Artist Talk - Kathy Roseth: Magic Lake
Saturday, October 12, 2024 from 02:00pm to 04:00pm
Gallery 110
Gallery 110 Seattle
110 3rd Avenue South
Gallery 110 is delighted to announce Magic Lake, a contemplative and peaceful solo exhibition by artist Kathy Roseth. This collection of oil paintings offers a unique journey into a realm where the natural and spiritual worlds intersect.

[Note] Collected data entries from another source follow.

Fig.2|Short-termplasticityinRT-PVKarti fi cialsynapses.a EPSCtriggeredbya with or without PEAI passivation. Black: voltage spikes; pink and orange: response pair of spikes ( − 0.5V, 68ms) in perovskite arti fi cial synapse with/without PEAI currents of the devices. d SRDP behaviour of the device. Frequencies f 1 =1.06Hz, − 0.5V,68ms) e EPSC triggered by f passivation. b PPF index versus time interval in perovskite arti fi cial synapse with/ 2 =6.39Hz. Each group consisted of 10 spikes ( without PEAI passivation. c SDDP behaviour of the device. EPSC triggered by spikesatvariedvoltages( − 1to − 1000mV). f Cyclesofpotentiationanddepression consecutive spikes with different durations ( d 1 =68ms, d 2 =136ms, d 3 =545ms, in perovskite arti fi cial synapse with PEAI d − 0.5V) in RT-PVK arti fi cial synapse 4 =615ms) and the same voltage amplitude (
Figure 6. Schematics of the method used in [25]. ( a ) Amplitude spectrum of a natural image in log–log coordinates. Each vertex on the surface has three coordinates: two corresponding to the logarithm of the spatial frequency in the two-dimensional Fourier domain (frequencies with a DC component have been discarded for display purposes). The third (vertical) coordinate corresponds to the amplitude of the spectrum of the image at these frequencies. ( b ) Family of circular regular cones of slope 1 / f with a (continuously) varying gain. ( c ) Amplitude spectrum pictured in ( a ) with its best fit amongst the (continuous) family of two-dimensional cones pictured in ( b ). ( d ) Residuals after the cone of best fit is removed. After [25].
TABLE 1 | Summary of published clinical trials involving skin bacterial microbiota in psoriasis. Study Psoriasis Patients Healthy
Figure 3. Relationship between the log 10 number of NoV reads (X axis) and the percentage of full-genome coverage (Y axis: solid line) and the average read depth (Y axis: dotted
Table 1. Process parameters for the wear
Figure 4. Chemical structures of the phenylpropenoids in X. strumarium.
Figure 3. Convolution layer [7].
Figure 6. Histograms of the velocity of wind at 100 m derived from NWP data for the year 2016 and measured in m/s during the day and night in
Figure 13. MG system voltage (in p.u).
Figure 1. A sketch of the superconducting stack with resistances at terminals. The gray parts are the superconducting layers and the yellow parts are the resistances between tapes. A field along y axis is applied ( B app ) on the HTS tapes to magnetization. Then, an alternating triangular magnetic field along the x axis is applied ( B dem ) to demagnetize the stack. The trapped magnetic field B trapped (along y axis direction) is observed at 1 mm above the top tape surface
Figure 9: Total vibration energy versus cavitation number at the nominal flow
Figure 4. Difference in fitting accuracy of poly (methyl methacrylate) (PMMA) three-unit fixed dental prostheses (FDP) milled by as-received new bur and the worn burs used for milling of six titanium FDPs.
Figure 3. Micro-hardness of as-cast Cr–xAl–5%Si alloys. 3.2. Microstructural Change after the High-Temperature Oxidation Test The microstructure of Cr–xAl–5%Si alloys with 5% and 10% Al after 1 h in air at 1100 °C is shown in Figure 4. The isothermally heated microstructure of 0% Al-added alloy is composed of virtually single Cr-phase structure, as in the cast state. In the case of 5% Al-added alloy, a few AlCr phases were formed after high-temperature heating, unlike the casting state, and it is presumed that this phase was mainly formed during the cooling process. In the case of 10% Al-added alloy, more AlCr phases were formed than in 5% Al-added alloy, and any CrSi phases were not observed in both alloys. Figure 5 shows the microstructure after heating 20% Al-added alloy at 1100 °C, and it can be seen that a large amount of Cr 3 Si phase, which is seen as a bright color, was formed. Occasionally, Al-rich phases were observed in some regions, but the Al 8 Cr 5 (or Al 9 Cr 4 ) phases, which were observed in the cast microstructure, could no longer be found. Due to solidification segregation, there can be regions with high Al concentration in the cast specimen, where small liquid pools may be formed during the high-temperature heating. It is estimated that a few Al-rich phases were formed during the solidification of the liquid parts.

Roseth invites viewers into an imaginary landscape teeming with lakeside creatures—lovingly rendered Canada geese, coots, ducks, crows, and herons. The birds navigate a surreal environment, partially veiled by a web or netting that represents a translucent separation between the waking world of everyday experience and the always present invisible world that humans sometime sense but have difficulty accessing. It’s an old idea that in Western tradition goes back to Plato, and which has many non-Western versions.
Roseth is particularly inspired by a Haida version described by the Canadian poet
Robert Bringhurst in The Black Canoe: Bill Reid and the Spirit of Haida Gwaii (University of WA Press, 1991). According to Bringhurst, the Haida people live “in intimate familiarity with that membrane…that stretches skin-tight and resonant over everything in the world,” through which animals freely pass back and forth but humans need animal or spirit escorts. The Haida vision is of a beautiful, wild natural world dominated by non-human creatures with great spiritual power.
Roseth has undertaken to paint the lakeside birds stepping over and through the veil that separates the natural and spiritual worlds. “Most of the veil imagery in these works is a traditional American quilt pattern, ‘Storm at Sea,’ a pattern I used in my years as a quilter,” says Roseth. “It lacks the austere power of Haida imagery but has a movement and beauty of its own and helps place the paintings squarely in my own cultural tradition.”
Kathy Roseth was born in Iran of medical missionary parents and grew up in Philadelphia, Pennsylvania, and Wausau, Wisconsin. She began painting in high school and continued, on and off, into young adulthood, when she changed direction and for twenty years made quilts in the Amish tradition. In 2003, she began taking classes at Gage Academy of Art in Seattle, which she attended full-time after retiring in 2013 from a career in nonprofit low-income housing.
Magic Lake will be on display at Gallery 110 from October 3 through November 2, 2024. Gallery hours are Thursday through Saturday from 12–5pm and by appointment.